▶ **Document text**:
-=-=-=-=-

The system works with shifter down into a gated area on the shift assembly that allows the shifter to be pushed to the right (up-shift) or to the left (down-shift). Pushing the shifter sends a signal to the TCM to shift up, or down depending on the driver's actions. Dropping the shifter into the Autostick gate while the vehicle is moving will keep the transmission in the current automatically selected gear.

For the column-shift third- and fourth-generation Dodge Grand Caravan ES, Chrysler Town and Country 1999–2003, four-speed automatic transmission models with FWD (41TE) or AWD (41AE) transmission only. The Autostick feature is activated by moving the "PRNDL" transmission selection on the steering column clockwise past D where L is usually found. When selected the current gear ratio is not changed, the "Autostick" indicator illuminates in the instrument cluster, the numbers 3 2 1 illuminate to the right of D, and a square appears around the gear currently engaged, D 3 2 or 1. The button on the end of the handle is used to engage/disengage overdrive lockout, the same function as selecting L when not equipped with Autostick. When engaged the transmission will not enter 4th gear and downshifts to 3rd if it is in 4th gear. Specific gears are selected by an up/off/down 3 position momentary switch in the middle of the handle on the PRNDL lever, up to upshift and down to downshift. OD lockout and specific gear selection are mutually exclusive. While in OD lockout the transmission behaves as a 3-speed automatic transmission. Autostick gear selection holds a specific gear 1, 2, or 3 until another gear is selected by the up/down switch, the vehicle comes to a complete stop, and Autostick forces a shift to 1st gear, Autostick operation is canceled by selecting 4th gear, aka D, or Autostick is disengaged by moving the PRNDL.

-=-=-=-=-

According to the Autostick text, how is the Autostick feature activated on the column-shift Dodge Grand Caravan ES and Chrysler Town and Country models?

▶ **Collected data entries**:
-=-=-=-=-

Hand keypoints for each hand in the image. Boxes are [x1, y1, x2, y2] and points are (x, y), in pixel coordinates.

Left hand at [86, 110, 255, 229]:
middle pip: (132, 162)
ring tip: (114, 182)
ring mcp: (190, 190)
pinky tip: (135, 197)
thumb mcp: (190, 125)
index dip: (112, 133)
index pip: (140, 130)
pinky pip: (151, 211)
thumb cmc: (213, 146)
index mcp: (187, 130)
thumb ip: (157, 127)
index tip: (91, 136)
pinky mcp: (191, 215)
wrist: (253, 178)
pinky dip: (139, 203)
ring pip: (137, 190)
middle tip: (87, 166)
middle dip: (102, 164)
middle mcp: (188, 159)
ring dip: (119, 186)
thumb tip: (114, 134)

-=-=-=-=-

▶ **Solution to this problem**: By moving the "PRNDL" transmission selection on the steering column clockwise past D, where L is usually found.